Six games into his NHL career, the 20th overall pick in the 2015 draft looks as if he belongs. But his initial success (a goal in his NHL debut, a three-assist game in Boston, a game-winning goal off a scintillating shot in Buffalo) doesn’t mean a final decision has been made about the center sticking with the Wild all season.

“I have no clue what we’ll do because things change daily with injuries, performance, maybe we trade for two great forwards,” Fletcher said. “He’s playing well and he’s getting better every day. But he needs to play, too. That’s the thing we have to be careful about. The league gets a lot harder, and our determination has to be based on if he’s playing and playing a significant role.

“If he’s going to be healthy scratch or not playing a lot, then we have to take a hard look at it. If he’s playing and has a good role, it’s a no-brainer to keep him. But I also don’t want the kid thinking that if he has one bad game or one bad shift that he’s necessarily out of here.”

Said Eriksson Ek: “Of course, here is where you want to play. I’m trying to play my best each day and every day and every game and see what happens.”

Growing pains

After a solid first four road games, Eriksson Ek returned to Minnesota and had two tough home games — no shots, losing 10 of 14 faceoffs, barely visible with the puck.

“Sometimes you hit a little bit of a wall,” coach Bruce Boudreau said. “You get so gung-ho and you’re playing above what you are and then you sort of level off. Right now, I think that’s where he is.”

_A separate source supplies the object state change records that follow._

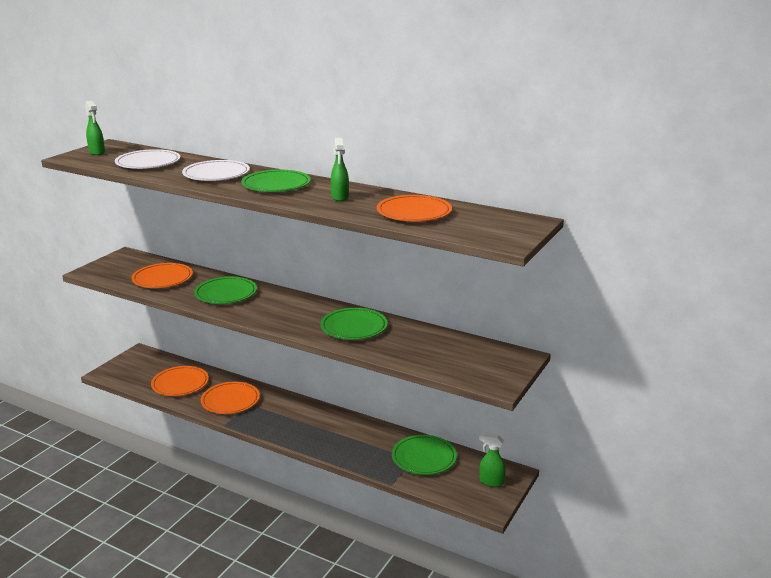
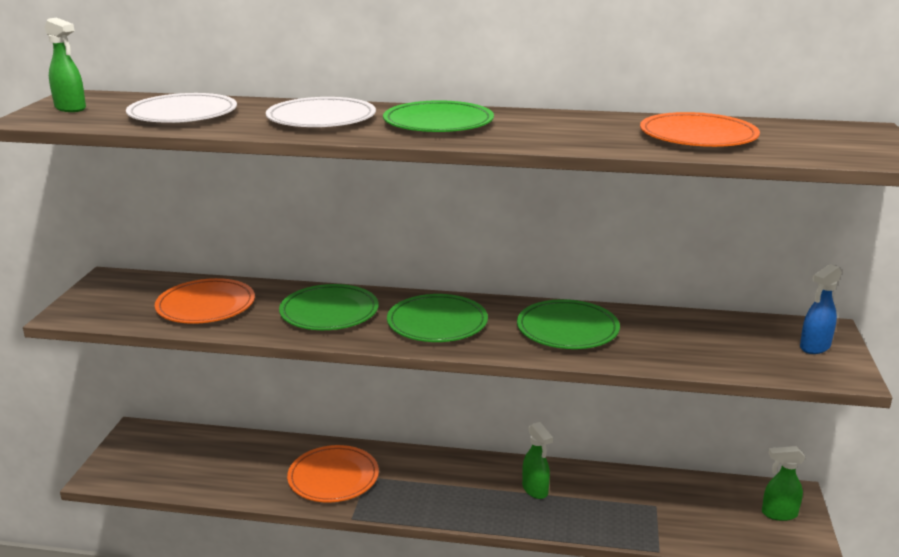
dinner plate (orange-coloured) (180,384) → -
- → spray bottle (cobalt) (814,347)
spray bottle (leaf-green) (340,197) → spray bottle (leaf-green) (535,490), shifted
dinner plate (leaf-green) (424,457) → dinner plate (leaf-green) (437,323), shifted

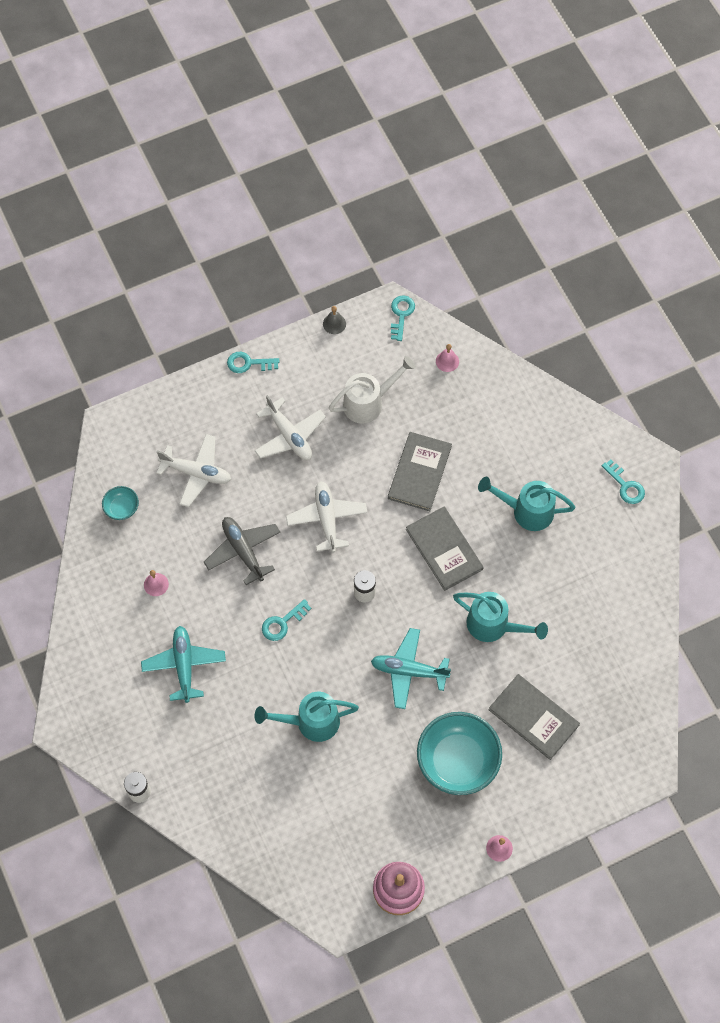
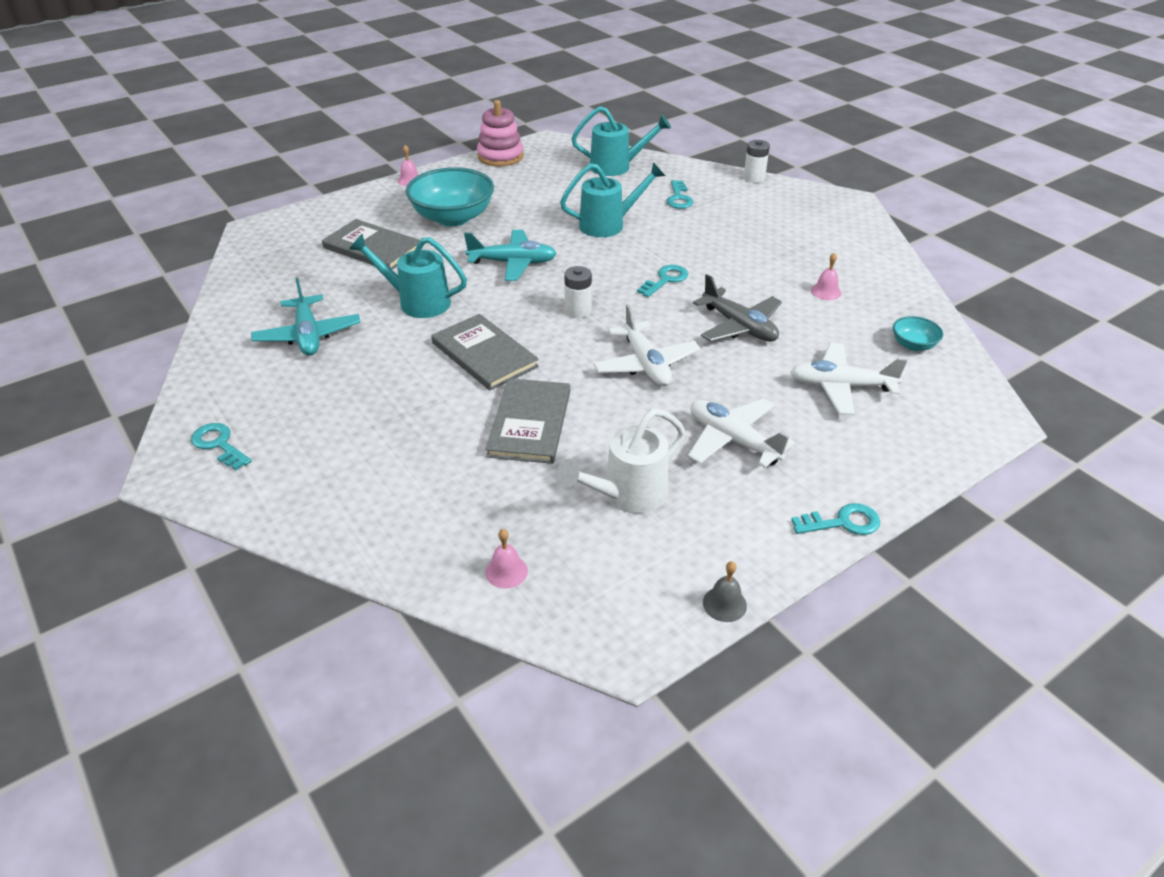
aeroplane (turquoise) (184,665) → aeroplane (turquoise) (308,335), shifted
latchkey (turquoise) (401,315) → latchkey (turquoise) (679,198), shifted
watering can (turquoise) (526,511) → watering can (turquoise) (616,167), shifted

Wild captain Mikko Koivu has gone through it. He was 22 when he debuted in 2005 and had five goals and five assists in his first 19 games before scoring once in a 44-game stretch.

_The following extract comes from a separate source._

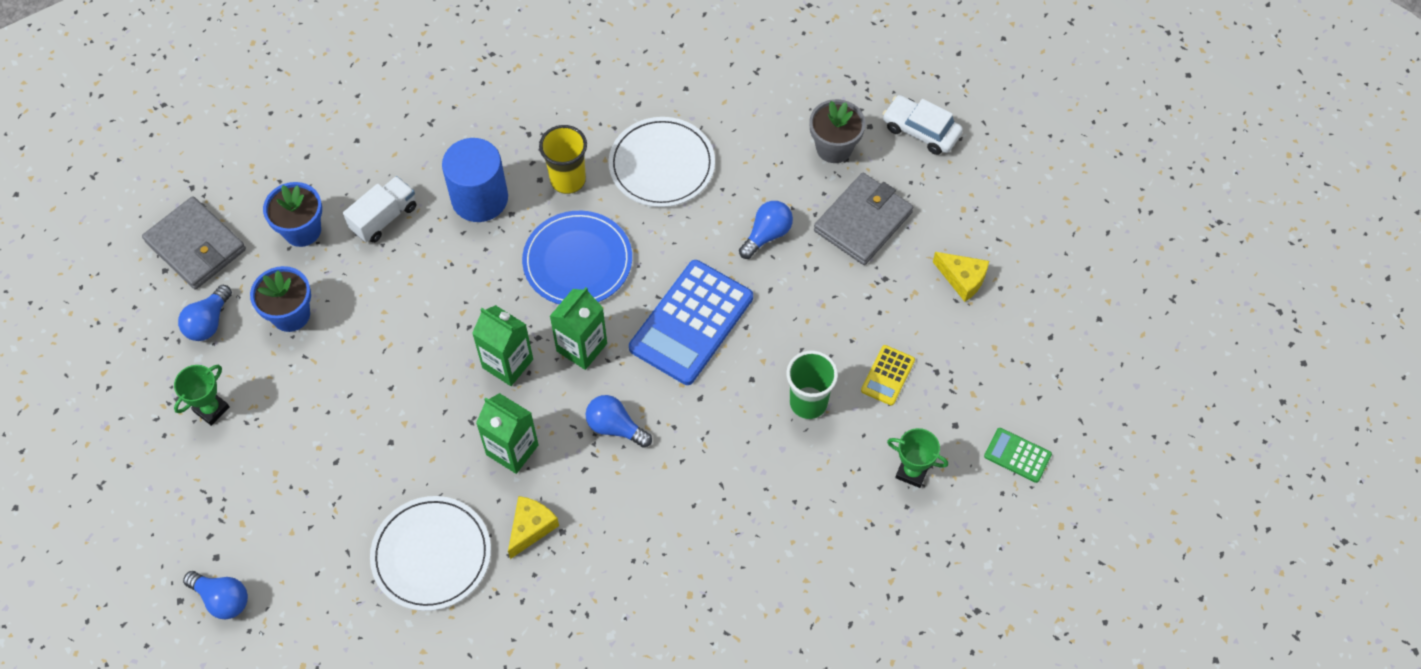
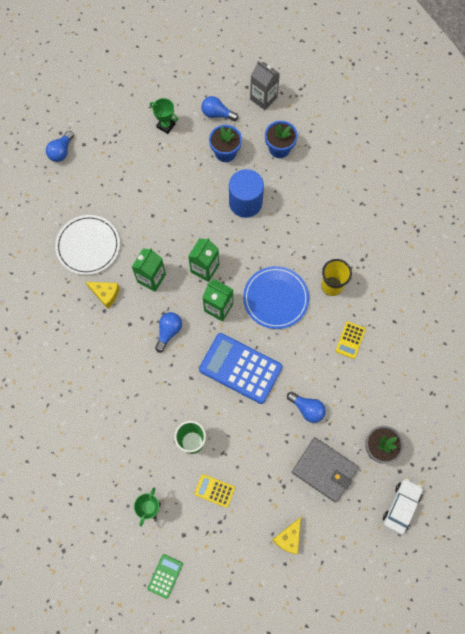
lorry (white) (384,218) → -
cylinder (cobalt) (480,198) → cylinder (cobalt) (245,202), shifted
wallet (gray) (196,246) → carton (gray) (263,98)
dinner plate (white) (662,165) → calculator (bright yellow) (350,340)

“[Eriksson Ek is] not just surviving out there — he’s helping our team win and getting better as a young player,” Koivu said. “It’s not just the points. It’s the overall game. You can see he’s a smart hockey player. In the long run, that’ll be even more important than having a couple points.

“And as he even gets more comfortable with the game here and gets bigger and stronger the next couple years, that’ll be a scary — in a good way — combination.”

Settling in

Fletcher also sees a big upside.

“He’s just so competitive, works so hard and defensively, I mean, I don’t know if he’s Patrice Bergeron yet, but he’s elite for a 19-year-old,” Fletcher said. “His understanding for the game, where to go positionally, usually it takes these kids two years to learn how to play away from the puck and work hard every shift.

“He shoots the puck so well. That goal [off the right wing wall over Anders Nilsson’s right shoulder] in Buffalo, I’ve seen him beat junior goalies like that, but not an NHL goalie. That kind of release will beat some good goalies in this league.”

Eriksson Ek is feeling more comfortable in Minnesota. At the team Halloween party, he went as a Ghostbuster with Dumba and Zac Dalpe. Dumba, a Canadian who is almost fluent in Swedish, can talk to Eriksson Ek in his native tongue.

“He doesn’t know actually how much I know, so he thinks it’s funny when I drop some vulgar stuff on him,” Dumba said.

Eriksson Ek’s parents, Anna and Clas, visited Minnesota for the first time last weekend.

“It’s the longest time I’ve been without them,” Eriksson Ek said.

Luckily, Boudreau’s keeping a watchful eye.

“He’s 19 years old. It’s like your teenager at home. Some days they’re great, some days you want to kick them in the head,” Boudreau deadpanned.

Boudreau laughed. “I mean, that’s not how I am with him. Some days he’s going to be better, some days he’s going to be worse, but I’m not planning on kicking him any time soon.”